Short problem:
Tally the lines in the entries below that contain the string "bottom", with case counting, and give only the number.

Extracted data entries
— start —
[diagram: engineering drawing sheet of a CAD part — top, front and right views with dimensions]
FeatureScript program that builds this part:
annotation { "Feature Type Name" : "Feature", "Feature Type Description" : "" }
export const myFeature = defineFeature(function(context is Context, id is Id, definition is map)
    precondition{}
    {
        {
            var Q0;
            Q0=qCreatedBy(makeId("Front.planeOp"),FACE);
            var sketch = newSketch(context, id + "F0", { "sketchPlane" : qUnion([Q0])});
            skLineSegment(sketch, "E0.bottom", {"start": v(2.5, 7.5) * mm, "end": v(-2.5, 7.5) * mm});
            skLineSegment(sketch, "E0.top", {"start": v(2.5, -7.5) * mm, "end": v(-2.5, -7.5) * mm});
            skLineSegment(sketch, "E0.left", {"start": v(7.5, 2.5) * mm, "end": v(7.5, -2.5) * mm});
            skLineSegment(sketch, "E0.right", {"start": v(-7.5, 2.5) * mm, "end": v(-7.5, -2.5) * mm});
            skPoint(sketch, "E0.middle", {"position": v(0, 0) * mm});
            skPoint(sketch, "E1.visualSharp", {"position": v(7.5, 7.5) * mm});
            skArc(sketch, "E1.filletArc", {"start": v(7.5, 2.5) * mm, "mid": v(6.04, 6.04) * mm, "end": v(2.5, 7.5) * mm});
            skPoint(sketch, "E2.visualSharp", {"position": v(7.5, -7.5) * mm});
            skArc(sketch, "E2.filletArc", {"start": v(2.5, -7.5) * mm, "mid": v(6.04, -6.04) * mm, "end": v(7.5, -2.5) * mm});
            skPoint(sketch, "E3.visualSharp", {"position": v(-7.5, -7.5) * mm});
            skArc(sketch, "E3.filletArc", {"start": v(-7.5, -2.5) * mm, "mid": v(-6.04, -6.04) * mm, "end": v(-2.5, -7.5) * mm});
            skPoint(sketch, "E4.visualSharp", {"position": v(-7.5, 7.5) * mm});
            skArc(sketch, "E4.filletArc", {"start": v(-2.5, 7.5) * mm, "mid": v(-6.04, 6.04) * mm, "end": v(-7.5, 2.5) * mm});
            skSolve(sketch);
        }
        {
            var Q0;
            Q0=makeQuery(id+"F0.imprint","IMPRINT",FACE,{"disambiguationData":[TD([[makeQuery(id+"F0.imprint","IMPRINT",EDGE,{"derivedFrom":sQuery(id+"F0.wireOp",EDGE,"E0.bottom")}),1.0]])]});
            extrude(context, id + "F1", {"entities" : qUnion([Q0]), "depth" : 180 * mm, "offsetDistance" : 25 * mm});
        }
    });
— end —
Correct output:
2